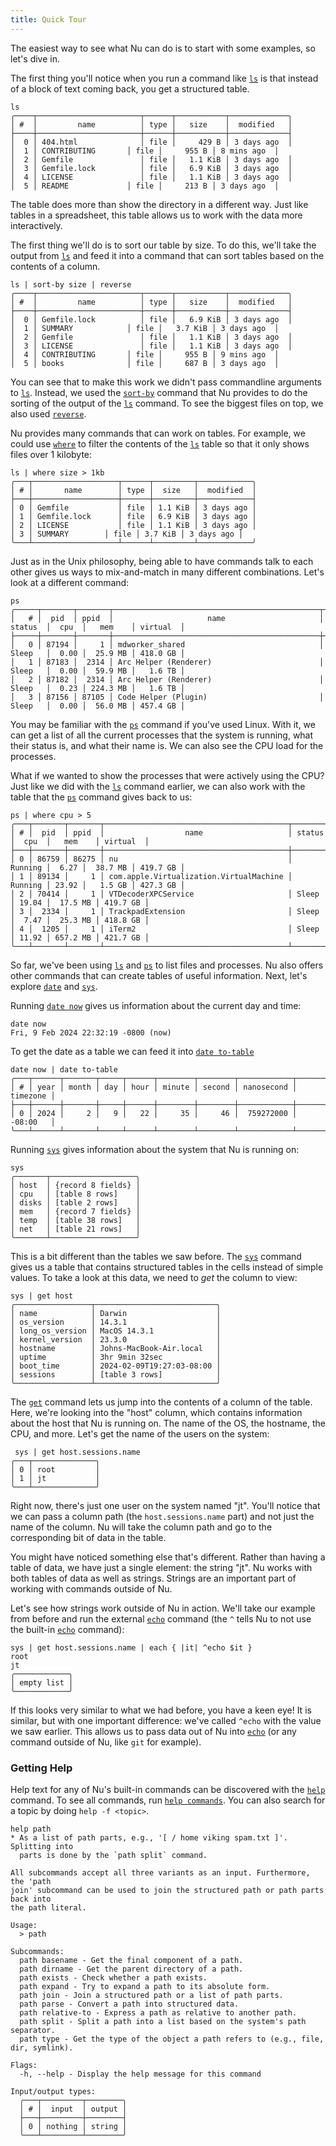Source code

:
 ```yaml
---
title: Quick Tour
---
```


The easiest way to see what Nu can do is to start with some examples, so let's dive in.

The first thing you'll notice when you run a command like [`ls`](/commands/docs/ls) is that instead of a block of text coming back, you get a structured table.

```nu frame='terminal'
ls
╭────┬───────────────────────┬──────┬───────────┬─────────────╮
│ #  │         name          │ type │   size    │  modified   │
├────┼───────────────────────┼──────┼───────────┼─────────────┤
│  0 │ 404.html              │ file │     429 B │ 3 days ago  │
│  1 │ CONTRIBUTING       │ file │     955 B │ 8 mins ago  │
│  2 │ Gemfile               │ file │   1.1 KiB │ 3 days ago  │
│  3 │ Gemfile.lock          │ file │   6.9 KiB │ 3 days ago  │
│  4 │ LICENSE               │ file │   1.1 KiB │ 3 days ago  │
│  5 │ README             │ file │     213 B │ 3 days ago  │
```

The table does more than show the directory in a different way. Just like tables in a spreadsheet, this table allows us to work with the data more interactively.

The first thing we'll do is to sort our table by size. To do this, we'll take the output from [`ls`](/commands/docs/ls) and feed it into a command that can sort tables based on the contents of a column.

```nu frame='terminal'
ls | sort-by size | reverse
╭────┬───────────────────────┬──────┬───────────┬─────────────╮
│ #  │         name          │ type │   size    │  modified   │
├────┼───────────────────────┼──────┼───────────┼─────────────┤
│  0 │ Gemfile.lock          │ file │   6.9 KiB │ 3 days ago  │
│  1 │ SUMMARY            │ file │   3.7 KiB │ 3 days ago  │
│  2 │ Gemfile               │ file │   1.1 KiB │ 3 days ago  │
│  3 │ LICENSE               │ file │   1.1 KiB │ 3 days ago  │
│  4 │ CONTRIBUTING       │ file │     955 B │ 9 mins ago  │
│  5 │ books              │ file │     687 B │ 3 days ago  │
```

You can see that to make this work we didn't pass commandline arguments to [`ls`](/commands/docs/ls). Instead, we used the [`sort-by`](/commands/docs/sort-by) command that Nu provides to do the sorting of the output of the [`ls`](/commands/docs/ls) command. To see the biggest files on top, we also used [`reverse`](/commands/docs/reverse).

Nu provides many commands that can work on tables. For example, we could use [`where`](/commands/docs/where) to filter the contents of the [`ls`](/commands/docs/ls) table so that it only shows files over 1 kilobyte:

```nu frame='terminal'
ls | where size > 1kb
╭───┬───────────────────┬──────┬─────────┬────────────╮
│ # │       name        │ type │  size   │  modified  │
├───┼───────────────────┼──────┼─────────┼────────────┤
│ 0 │ Gemfile           │ file │ 1.1 KiB │ 3 days ago │
│ 1 │ Gemfile.lock      │ file │ 6.9 KiB │ 3 days ago │
│ 2 │ LICENSE           │ file │ 1.1 KiB │ 3 days ago │
│ 3 │ SUMMARY        │ file │ 3.7 KiB │ 3 days ago │
╰───┴───────────────────┴──────┴─────────┴────────────╯
```

Just as in the Unix philosophy, being able to have commands talk to each other gives us ways to mix-and-match in many different combinations. Let's look at a different command:

```nu frame='terminal'
ps
╭─────┬───────┬───────┬──────────────────────────────────────────────┬─────────┬───────┬──────────┬──────────╮
│   # │  pid  │ ppid  │                     name                     │ status  │  cpu  │   mem    │ virtual  │
├─────┼───────┼───────┼──────────────────────────────────────────────┼─────────┼───────┼──────────┼──────────┤
│   0 │ 87194 │     1 │ mdworker_shared                              │ Sleep   │  0.00 │  25.9 MB │ 418.0 GB │
│   1 │ 87183 │  2314 │ Arc Helper (Renderer)                        │ Sleep   │  0.00 │  59.9 MB │   1.6 TB │
│   2 │ 87182 │  2314 │ Arc Helper (Renderer)                        │ Sleep   │  0.23 │ 224.3 MB │   1.6 TB │
│   3 │ 87156 │ 87105 │ Code Helper (Plugin)                         │ Sleep   │  0.00 │  56.0 MB │ 457.4 GB │
```

You may be familiar with the [`ps`](/commands/docs/ps) command if you've used Linux. With it, we can get a list of all the current processes that the system is running, what their status is, and what their name is. We can also see the CPU load for the processes.

What if we wanted to show the processes that were actively using the CPU? Just like we did with the [`ls`](/commands/docs/ls) command earlier, we can also work with the table that the [`ps`](/commands/docs/ps) command gives back to us:

```nu frame='terminal'
ps | where cpu > 5
╭───┬───────┬───────┬─────────────────────────────────────────┬─────────┬───────┬──────────┬──────────╮
│ # │  pid  │ ppid  │                  name                   │ status  │  cpu  │   mem    │ virtual  │
├───┼───────┼───────┼─────────────────────────────────────────┼─────────┼───────┼──────────┼──────────┤
│ 0 │ 86759 │ 86275 │ nu                                      │ Running │  6.27 │  38.7 MB │ 419.7 GB │
│ 1 │ 89134 │     1 │ com.apple.Virtualization.VirtualMachine │ Running │ 23.92 │   1.5 GB │ 427.3 GB │
│ 2 │ 70414 │     1 │ VTDecoderXPCService                     │ Sleep   │ 19.04 │  17.5 MB │ 419.7 GB │
│ 3 │  2334 │     1 │ TrackpadExtension                       │ Sleep   │  7.47 │  25.3 MB │ 418.8 GB │
│ 4 │  1205 │     1 │ iTerm2                                  │ Sleep   │ 11.92 │ 657.2 MB │ 421.7 GB │
╰───┴───────┴───────┴─────────────────────────────────────────┴─────────┴───────┴──────────┴──────────╯
```

So far, we've been using [`ls`](/commands/docs/ls) and [`ps`](/commands/docs/ps) to list files and processes. Nu also offers other commands that can create tables of useful information. Next, let's explore [`date`](/commands/docs/date) and [`sys`](/commands/docs/sys).

Running [`date now`](/commands/docs/date_now) gives us information about the current day and time:

```nu frame='terminal'
date now
Fri, 9 Feb 2024 22:32:19 -0800 (now)
```

To get the date as a table we can feed it into [`date to-table`](/commands/docs/date_to-table)

```nu frame='terminal'
date now | date to-table
╭───┬──────┬───────┬─────┬──────┬────────┬────────┬────────────┬──────────╮
│ # │ year │ month │ day │ hour │ minute │ second │ nanosecond │ timezone │
├───┼──────┼───────┼─────┼──────┼────────┼────────┼────────────┼──────────┤
│ 0 │ 2024 │     2 │   9 │   22 │     35 │     46 │  759272000 │ -08:00   │
╰───┴──────┴───────┴─────┴──────┴────────┴────────┴────────────┴──────────╯
```

Running [`sys`](/commands/docs/sys) gives information about the system that Nu is running on:

```nu frame='terminal'
sys
╭───────┬───────────────────╮
│ host  │ {record 8 fields} │
│ cpu   │ [table 8 rows]    │
│ disks │ [table 2 rows]    │
│ mem   │ {record 7 fields} │
│ temp  │ [table 38 rows]   │
│ net   │ [table 21 rows]   │
╰───────┴───────────────────╯
```

This is a bit different than the tables we saw before. The [`sys`](/commands/docs/sys) command gives us a table that contains structured tables in the cells instead of simple values. To take a look at this data, we need to _get_ the column to view:

```nu frame='terminal'
sys | get host
╭─────────────────┬───────────────────────────╮
│ name            │ Darwin                    │
│ os_version      │ 14.3.1                    │
│ long_os_version │ MacOS 14.3.1              │
│ kernel_version  │ 23.3.0                    │
│ hostname        │ Johns-MacBook-Air.local   │
│ uptime          │ 3hr 9min 32sec            │
│ boot_time       │ 2024-02-09T19:27:03-08:00 │
│ sessions        │ [table 3 rows]            │
╰─────────────────┴───────────────────────────╯
```

The [`get`](/commands/docs/get) command lets us jump into the contents of a column of the table. Here, we're looking into the "host" column, which contains information about the host that Nu is running on. The name of the OS, the hostname, the CPU, and more. Let's get the name of the users on the system:

```nu frame='terminal'
 sys | get host.sessions.name
╭───┬──────────────╮
│ 0 │ root         │
│ 1 │ jt           │
╰───┴──────────────╯
```

Right now, there's just one user on the system named "jt". You'll notice that we can pass a column path (the `host.sessions.name` part) and not just the name of the column. Nu will take the column path and go to the corresponding bit of data in the table.

You might have noticed something else that's different. Rather than having a table of data, we have just a single element: the string "jt". Nu works with both tables of data as well as strings. Strings are an important part of working with commands outside of Nu.

Let's see how strings work outside of Nu in action. We'll take our example from before and run the external [`echo`](/commands/docs/echo) command (the `^` tells Nu to not use the built-in [`echo`](/commands/docs/echo) command):

```nu frame='terminal'
sys | get host.sessions.name | each { |it| ^echo $it }
root
jt
╭────────────╮
│ empty list │
╰────────────╯
```

If this looks very similar to what we had before, you have a keen eye! It is similar, but with one important difference: we've called `^echo` with the value we saw earlier. This allows us to pass data out of Nu into [`echo`](/commands/docs/echo) (or any command outside of Nu, like `git` for example).

### Getting Help

Help text for any of Nu's built-in commands can be discovered with the [`help`](/commands/docs/help) command. To see all commands, run [`help commands`](/commands/docs/help_commands). You can also search for a topic by doing `help -f <topic>`.

```nu frame='terminal'
help path
* As a list of path parts, e.g., '[ / home viking spam.txt ]'. Splitting into
  parts is done by the `path split` command.

All subcommands accept all three variants as an input. Furthermore, the 'path
join' subcommand can be used to join the structured path or path parts back into
the path literal.

Usage:
  > path

Subcommands:
  path basename - Get the final component of a path.
  path dirname - Get the parent directory of a path.
  path exists - Check whether a path exists.
  path expand - Try to expand a path to its absolute form.
  path join - Join a structured path or a list of path parts.
  path parse - Convert a path into structured data.
  path relative-to - Express a path as relative to another path.
  path split - Split a path into a list based on the system's path separator.
  path type - Get the type of the object a path refers to (e.g., file, dir, symlink).

Flags:
  -h, --help - Display the help message for this command

Input/output types:
  ╭───┬─────────┬────────╮
  │ # │  input  │ output │
  ├───┼─────────┼────────┤
  │ 0 │ nothing │ string │
  ╰───┴─────────┴────────╯
```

• [Your goal]: Your answer should consist only of the lines above between the line holding "The first thing we'll" and the line holding "Nu provides many", inclusive, each transcribed exactly.

• [Solution to this exercise]:
The first thing we'll do is to sort our table by size. To do this, we'll take the output from [`ls`](/commands/docs/ls) and feed it into a command that can sort tables based on the contents of a column.

```nu frame='terminal'
ls | sort-by size | reverse
╭────┬───────────────────────┬──────┬───────────┬─────────────╮
│ #  │         name          │ type │   size    │  modified   │
├────┼───────────────────────┼──────┼───────────┼─────────────┤
│  0 │ Gemfile.lock          │ file │   6.9 KiB │ 3 days ago  │
│  1 │ SUMMARY            │ file │   3.7 KiB │ 3 days ago  │
│  2 │ Gemfile               │ file │   1.1 KiB │ 3 days ago  │
│  3 │ LICENSE               │ file │   1.1 KiB │ 3 days ago  │
│  4 │ CONTRIBUTING       │ file │     955 B │ 9 mins ago  │
│  5 │ books              │ file │     687 B │ 3 days ago  │
```

You can see that to make this work we didn't pass commandline arguments to [`ls`](/commands/docs/ls). Instead, we used the [`sort-by`](/commands/docs/sort-by) command that Nu provides to do the sorting of the output of the [`ls`](/commands/docs/ls) command. To see the biggest files on top, we also used [`reverse`](/commands/docs/reverse).

Nu provides many commands that can work on tables. For example, we could use [`where`](/commands/docs/where) to filter the contents of the [`ls`](/commands/docs/ls) table so that it only shows files over 1 kilobyte:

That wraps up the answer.